Ce processus, fondé sur un protocole de double vérification, constitue la première démonstration rigoureuse et documentée d’un phénomène appelé « certified quantum randomness ». En d’autres termes, il s’agit d’une séquence de données dont le caractère aléatoire peut être prouvé formellement — une exigence cruciale dans les applications de sécurité.

Vers des applications concrètes

La réussite de cette démonstration ouvre un champ d’applications concrètes dans plusieurs secteurs critiques. En premier lieu, la cybersécurité. De nombreux systèmes de chiffrement reposent sur des générateurs de nombres aléatoires. Le passage à un générateur quantique certifié permettrait de renforcer considérablement la robustesse des protocoles cryptographiques, notamment face à l’émergence attendue de l’informatique quantique à grande échelle.

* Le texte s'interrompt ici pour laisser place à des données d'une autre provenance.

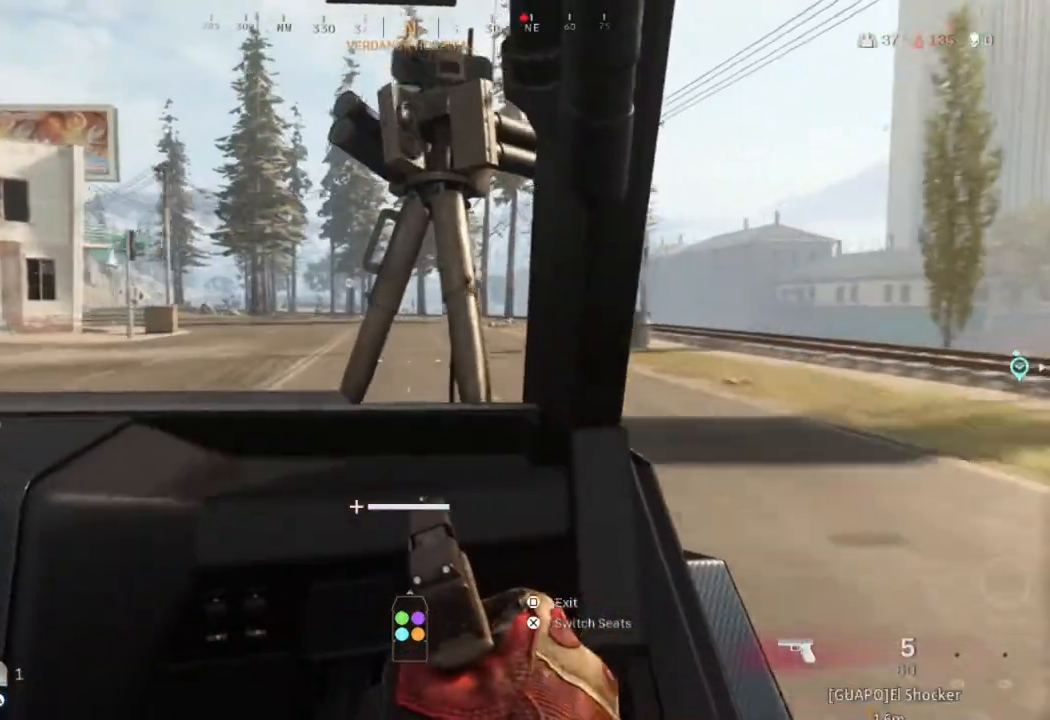
{"buttons": [], "left_stick": "center", "right_stick": "center", "events": [[200, "TOUCHPAD", "down"], [334, "TOUCHPAD", "up"]]}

Dans le secteur financier, JPMorgan envisage également des usages dans le trading algorithmique, les audits aléatoires ou encore la simulation de scénarios économiques. D’autres pistes incluent la loterie, les jeux en ligne, les protocoles de vote électronique ou la sélection de jurys, autant de domaines où la garantie d’un hasard absolu est essentielle.

Une avancée stratégique pour JPMorgan

Depuis six ans, la banque américaine investit massivement dans la recherche quantique, convaincue du potentiel de cette technologie pour transformer le secteur financier. Elle s’intéresse notamment à ses applications en optimisation de portefeuilles, en intelligence artificielle et en modélisation des risques complexes. Ce dernier projet renforce sa position de pionnier parmi les acteurs financiers explorant l’informatique quantique.

Cette initiative s’inscrit aussi dans un contexte d’accélération mondiale des investissements en calcul quantique. Si les promesses de la technologie sont encore limitées par des contraintes matérielles, les avancées comme celle réalisée par JPMorgan commencent à franchir le seuil de la recherche fondamentale pour déboucher sur des usages opérationnels. De plus en plus d’analystes estiment que la prochaine décennie verra l’intégration de modules quantiques dans les architectures classiques, apportant des gains ciblés dans des cas d’usage bien identifiés.